The density numbers can be deceptive as well. The planning staff used some hotel room numbers that are not used to calculate density, and the total units in Weber County were reduced from 2800 to 2504. But this is misleading for traffic and people predictions because people will be driving their cars and riding buses to stay in those hotel rooms that are not counted in the density statistics. In addition, the 900 units and their visitors to Cache County must be counted in any traffic
predictions since all of them will have to pass through Ogden Valley and up Powder Mountain Road going in and coming out of the resort.

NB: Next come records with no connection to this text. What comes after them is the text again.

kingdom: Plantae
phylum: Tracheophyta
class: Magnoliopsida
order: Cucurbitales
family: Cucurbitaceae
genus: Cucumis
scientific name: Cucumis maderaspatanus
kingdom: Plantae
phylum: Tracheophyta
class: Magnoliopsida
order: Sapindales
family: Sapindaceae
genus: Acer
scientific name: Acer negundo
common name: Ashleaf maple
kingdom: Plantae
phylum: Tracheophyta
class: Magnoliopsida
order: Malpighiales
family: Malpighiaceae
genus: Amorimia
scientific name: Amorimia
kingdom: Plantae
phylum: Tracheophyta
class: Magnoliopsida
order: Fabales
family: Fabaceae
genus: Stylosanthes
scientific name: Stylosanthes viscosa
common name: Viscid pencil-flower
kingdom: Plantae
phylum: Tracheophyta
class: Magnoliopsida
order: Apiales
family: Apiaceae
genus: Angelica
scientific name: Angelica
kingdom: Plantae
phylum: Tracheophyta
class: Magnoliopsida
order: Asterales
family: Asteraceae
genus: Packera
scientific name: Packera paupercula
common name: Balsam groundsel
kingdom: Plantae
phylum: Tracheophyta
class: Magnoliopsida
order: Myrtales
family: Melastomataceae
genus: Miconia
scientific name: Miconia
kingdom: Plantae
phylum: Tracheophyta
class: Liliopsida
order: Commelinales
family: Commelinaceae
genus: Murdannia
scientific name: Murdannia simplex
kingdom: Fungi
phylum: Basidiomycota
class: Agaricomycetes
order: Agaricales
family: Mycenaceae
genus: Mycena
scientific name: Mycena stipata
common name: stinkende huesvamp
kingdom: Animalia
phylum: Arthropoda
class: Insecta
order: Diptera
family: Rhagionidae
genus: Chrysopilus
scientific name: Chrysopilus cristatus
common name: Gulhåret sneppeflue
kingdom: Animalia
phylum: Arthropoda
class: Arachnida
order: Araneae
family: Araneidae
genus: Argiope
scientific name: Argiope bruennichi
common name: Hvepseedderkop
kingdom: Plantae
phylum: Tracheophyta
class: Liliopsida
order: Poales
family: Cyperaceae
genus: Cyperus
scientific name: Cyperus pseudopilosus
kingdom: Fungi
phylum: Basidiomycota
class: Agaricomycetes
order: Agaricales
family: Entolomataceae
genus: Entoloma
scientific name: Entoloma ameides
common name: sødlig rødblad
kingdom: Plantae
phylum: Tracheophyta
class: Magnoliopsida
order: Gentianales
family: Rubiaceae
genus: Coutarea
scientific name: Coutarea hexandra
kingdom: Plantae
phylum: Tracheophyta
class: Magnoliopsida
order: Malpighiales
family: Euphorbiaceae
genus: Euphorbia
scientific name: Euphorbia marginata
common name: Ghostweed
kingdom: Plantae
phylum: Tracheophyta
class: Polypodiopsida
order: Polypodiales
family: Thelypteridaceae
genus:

To clarify the Planning Staff's responsibilities, they carry the burden to offer the best approach to petitioners based on what the petitioner is trying to achieve. These recommendations do not reflect any endorsement of the petition, but a willingness to provide county services for each citizen. The Powder Mountain Project Manager stated that the rezone was "approved" by the planning staff. This is not true, they recommended the only path (a rezone) that would provide the required zoning for the two 18 hole golf courses.